I always suggest talking to or seeing a lactation professional or peer any time you suspect your milk supply is low, for reassurance or to develop a plan to fix the issue. It’s common for people to turn galactogogues (foods, drinks, herbs, or medications to increase milk supply) instead of expert help, but these are not a good long-term solution.
When you’re ever in doubt about your milk supply, offer your baby more chances to nurse; I don’t think your baby will complain, and the additional breastfeeding may provide just the boost you need.
3. Use hands-on pumping.
Put some muscle into it! If you simply put the flanges upon your breasts and turn on the pump, you’ll be leaving a significant amount of milk in your breasts. It’s estimated that hands-on pumping yields almost 50% more milk than mechanical stimulation alone. Here’s my tutorial on hands-on pumping.
4. Consider the ounces.
Do you really need the amount of milk you think you need? Between proud pumping moms posting pictures of 8-ounce bottles full of their efforts, the emphasis on having a large freezer stash, and expectations of some care providers, there can be a misconception about what normal pumping output looks like. Our bodies also adjust our milk production as hormones change and babies age. If you have an oversupply, for instance, you may find yourself pumping a large volume of milk at first, and then lower—but still normal—amounts later. Babies consume, on average, 1 to 1.5 ounces per hour, and this amount decreases as they take more solid food. If you’re pumping that, you are on the right track.
5. Take a deep breath.
Stress is almost integral to the parenthood experience, and we all freak out a little when we must meet quotas (“I must pump 12 ounces!”) and deadlines (“By tomorrow!”). And, because nature isn’t always kind, stress hormones inhibit the milk-ejection reflex. This means that the more you stress out, the less milk you might release from your breasts, which can make your pumping output and even your milk supply drop—no pressure, right? Do what you need to do to lower your stress level: Sit comfortably. Make sure you feel safe where you pump, and aren’t on edge waiting for someone to barge in. Watch a happy TV show or listen to favorite tunes. Eat and drink something (whatever you want!). Have a small stockpile of pumped milk you can fall back on, whether it’s yours or someone else’s. Have formula around as a backup, if you’re comfortable with using it.
Some people have used pictures or videos of their babies, clothes worn by their babies, or recordings of their babies crying to help elicit letdowns at the pump.
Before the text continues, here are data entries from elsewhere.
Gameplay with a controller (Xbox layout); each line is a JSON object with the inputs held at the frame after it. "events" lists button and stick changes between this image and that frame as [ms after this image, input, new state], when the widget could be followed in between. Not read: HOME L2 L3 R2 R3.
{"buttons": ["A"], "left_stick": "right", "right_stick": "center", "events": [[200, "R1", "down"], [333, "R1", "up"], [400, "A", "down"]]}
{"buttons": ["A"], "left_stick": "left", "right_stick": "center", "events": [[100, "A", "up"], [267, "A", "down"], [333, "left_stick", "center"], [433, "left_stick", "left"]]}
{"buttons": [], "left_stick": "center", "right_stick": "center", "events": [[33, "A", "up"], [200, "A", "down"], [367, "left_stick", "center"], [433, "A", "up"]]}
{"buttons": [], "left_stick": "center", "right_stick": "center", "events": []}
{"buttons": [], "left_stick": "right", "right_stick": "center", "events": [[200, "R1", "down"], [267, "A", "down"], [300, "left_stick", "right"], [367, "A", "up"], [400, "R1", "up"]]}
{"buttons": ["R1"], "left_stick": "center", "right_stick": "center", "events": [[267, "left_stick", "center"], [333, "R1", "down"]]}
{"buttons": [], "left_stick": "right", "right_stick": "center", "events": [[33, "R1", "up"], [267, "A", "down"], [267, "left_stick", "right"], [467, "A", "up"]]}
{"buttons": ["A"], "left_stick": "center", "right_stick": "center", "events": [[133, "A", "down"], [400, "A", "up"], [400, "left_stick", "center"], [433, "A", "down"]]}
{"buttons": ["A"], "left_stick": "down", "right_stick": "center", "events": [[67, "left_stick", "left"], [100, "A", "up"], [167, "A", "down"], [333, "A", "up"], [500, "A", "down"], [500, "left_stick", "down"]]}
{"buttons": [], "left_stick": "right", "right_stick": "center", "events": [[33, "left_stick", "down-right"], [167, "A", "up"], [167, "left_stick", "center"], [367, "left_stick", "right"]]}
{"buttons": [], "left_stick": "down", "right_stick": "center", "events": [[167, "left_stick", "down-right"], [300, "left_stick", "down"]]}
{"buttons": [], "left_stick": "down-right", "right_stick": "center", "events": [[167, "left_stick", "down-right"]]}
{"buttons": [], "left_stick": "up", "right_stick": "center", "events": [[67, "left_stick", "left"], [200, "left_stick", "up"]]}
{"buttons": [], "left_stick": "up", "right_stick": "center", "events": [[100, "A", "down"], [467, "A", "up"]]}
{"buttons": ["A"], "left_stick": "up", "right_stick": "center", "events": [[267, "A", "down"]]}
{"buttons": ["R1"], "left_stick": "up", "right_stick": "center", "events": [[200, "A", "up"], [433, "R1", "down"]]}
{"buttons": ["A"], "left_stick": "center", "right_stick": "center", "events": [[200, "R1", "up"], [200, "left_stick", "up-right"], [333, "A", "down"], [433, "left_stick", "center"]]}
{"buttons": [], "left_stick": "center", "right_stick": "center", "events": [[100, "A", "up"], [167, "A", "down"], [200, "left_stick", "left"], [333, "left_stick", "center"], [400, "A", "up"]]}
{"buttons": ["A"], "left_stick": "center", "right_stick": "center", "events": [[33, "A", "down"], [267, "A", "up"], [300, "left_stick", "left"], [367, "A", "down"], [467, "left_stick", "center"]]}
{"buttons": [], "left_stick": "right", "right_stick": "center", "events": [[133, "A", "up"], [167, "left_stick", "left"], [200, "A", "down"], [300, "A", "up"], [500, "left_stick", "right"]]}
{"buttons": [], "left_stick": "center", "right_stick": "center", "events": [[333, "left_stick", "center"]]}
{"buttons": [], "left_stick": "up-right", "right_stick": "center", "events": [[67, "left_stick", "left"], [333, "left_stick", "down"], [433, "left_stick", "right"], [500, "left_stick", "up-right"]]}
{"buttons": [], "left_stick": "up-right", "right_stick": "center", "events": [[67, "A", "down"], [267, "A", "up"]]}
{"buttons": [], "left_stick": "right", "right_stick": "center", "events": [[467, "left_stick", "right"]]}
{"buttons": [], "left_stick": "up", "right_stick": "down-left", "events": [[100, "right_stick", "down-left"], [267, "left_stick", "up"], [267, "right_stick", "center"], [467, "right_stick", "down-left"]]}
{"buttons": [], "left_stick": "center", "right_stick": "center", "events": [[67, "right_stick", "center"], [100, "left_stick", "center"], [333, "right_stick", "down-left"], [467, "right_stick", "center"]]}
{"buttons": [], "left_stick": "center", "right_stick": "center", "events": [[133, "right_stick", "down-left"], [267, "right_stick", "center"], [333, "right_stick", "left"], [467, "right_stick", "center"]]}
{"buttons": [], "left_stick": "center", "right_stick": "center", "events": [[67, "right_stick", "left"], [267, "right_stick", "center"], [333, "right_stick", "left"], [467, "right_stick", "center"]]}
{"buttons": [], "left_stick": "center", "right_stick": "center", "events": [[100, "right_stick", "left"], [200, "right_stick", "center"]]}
Those are more things to try. (Personally, hearing a baby cry sends my cortisol levels through the roof, so no thank you!)
6. Talk to a lactation pro.
And, of course, I will always suggest that if you have concerns, you seek out trained lactation support. Certain individuals may have more experience with pumping than others for various reasons—an IBCLC who has worked with families in the NICU vs. a La Leche League leader who primarily works with parents who do not pump, for example. It can be really beneficial to have someone watch you pump and give you in-the-moment guidance if you need additional support.
While pumping is not a good way to gauge milk supply—a baby’s growth and diaper output are much better indicators—sometimes a decrease in pumping output, or low pumping output, can be related to milk production, and a lactation professional is the best person to assess this possibility.